Il Sole 24 Ore titola “Macron: i cantieri Stx allo Stato”, ma il presidente francese non ha detto questo. Subito sotto arriva l’altra stoccata: “Telecom Italia adesso è francese”. Il che è vero, ma è anche vero che la campagna d’Italia di Vincent Bolloré è in un cul de sac e le istituzioni italiane (governo, autorità delle comunicazioni, magistratura) sembrano convergere nella difesa della Mediaset di Silvio Berlusconi. Si può dire che è inevitabile se l’azienda viene considerata alla stregua di un bene nazionale. E Bolloré non è certo uno stinco di santo. Ma chi non è protezionista, scagli la prima pietra. Non dimentichiamo che Massimo D’Alema bloccò il matrimonio tra Telecom Italia e Deutsche Telekom. E Giuliano Amato fermò con un decreto ad hoc Edf, l’azienda elettrica francese che aveva preso il controllo di Edison insieme alla Fiat.
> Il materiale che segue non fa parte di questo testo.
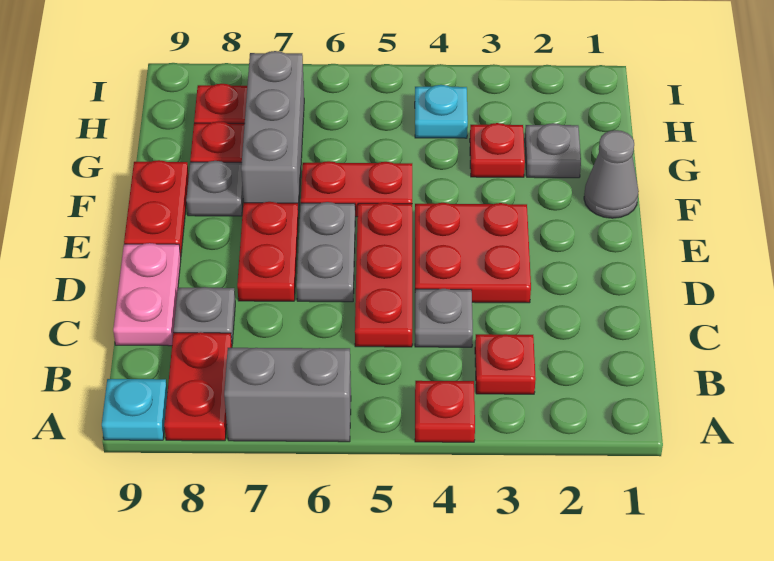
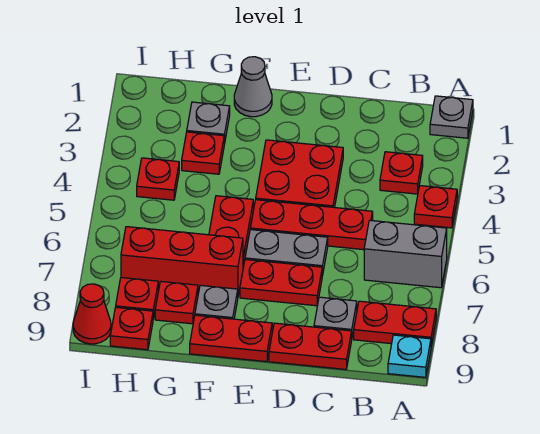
grey 1x2 brick [224,348,351,442] -> grey 1x2 brick turned to [364,220,447,288]
grey 1x1 plate [415,289,473,347] -> grey 1x1 plate moved to [430,96,473,138]
pink 1x2 plate [113,243,181,346] -> red 1x2 plate [269,323,352,369]
grey 1x3 brick [241,51,304,216] -> red 1x3 brick [121,227,243,295]
cyan 1x1 plate [415,85,468,138] -> red 1x1 plate [137,158,179,200]
none -> red 1x1 plate [110,307,153,350]
none -> red 1x1 cone [73,284,111,344]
L’unico commento con la testa sulla spalle si deve alla penna di Marta Dassù sulla Stampa, anche se il quotidiano torinese l’ha collocato sotto un titolo anch’esso psicodrammatico: “Navi e Libia, Macron sfida l’Italia”. En passant “Parigi licenzia anche il nostro chef” ci informa Alberto Mattioli. La ex viceministro degli esteri racconta lo stato d’animo e gli umori della diplomazia italiana nella tre giorni degli ambasciatori durante la quale il capo del governo, Paolo Gentiloni (in foto), ha offerto un’altra prova del suo buon senso. “Il vittimismo è un vizio antico – ha detto – non è una risposta né la sana premessa di una politica”. E Marta Dassù scrive: “La sfida francese obbliga l’Italia ad affrontare il problema essenziale che ha di fronte: come combinare, in un contesto molto più mobile e competitivo di un tempo, europeismo e difesa degli interessi nazionali”. Hic Rhodus hic salta.

Sui cantieri di Saint Nazaire si apre adesso un negoziato duro senza sapere come andrà a finire. Il governo italiano annuncia che difenderà fino in fondo gli interessi della Fincantieri e fa bene. Ma questi interessi particolari vanno messi all’interno di un’analisi degli interessi di fondo, di medio e lungo periodo, del Paese. Siccome una delle questioni più delicate riguarda la sicurezza e le commesse militari, vogliamo rilanciare la sfida mettendo Parigi di fronte alle sue contraddizioni sulla difesa europea? Siamo in grado di mettere anche la sorte della Stx in un contesto meno nazionale? Possiamo inserire questa trattativa dentro più ampie relazioni politiche e d’affari con la Francia?

Magari andrà male, magari davvero Macron si rivelerà un Bonaparte in erba o un generale de Gaulle fornato tascabile. Però sta al governo italiano costruire una piattaforma che vada oltre lo scatto d’orgoglio. Sarebbe utile anche discuterne pubblicamente e affrontare la questione in Parlamento. Certo, c’è il serio rischio che in tal caso lo psicodramma diventi isteria pura, ma almeno nessuno potrà dire a Gentiloni di non aver collocato nelle sue giuste dimensioni questa tensione transfrontaliera. Macron ha vinto con uno slogan efficace diventato addirittura partito: “En marche”; adesso comincia la sua marcia, ma verso dove non è chiaro, forse nemmeno a lui. Qui l’Italia potrà far valere la sua visione, ammesso che ne abbia una.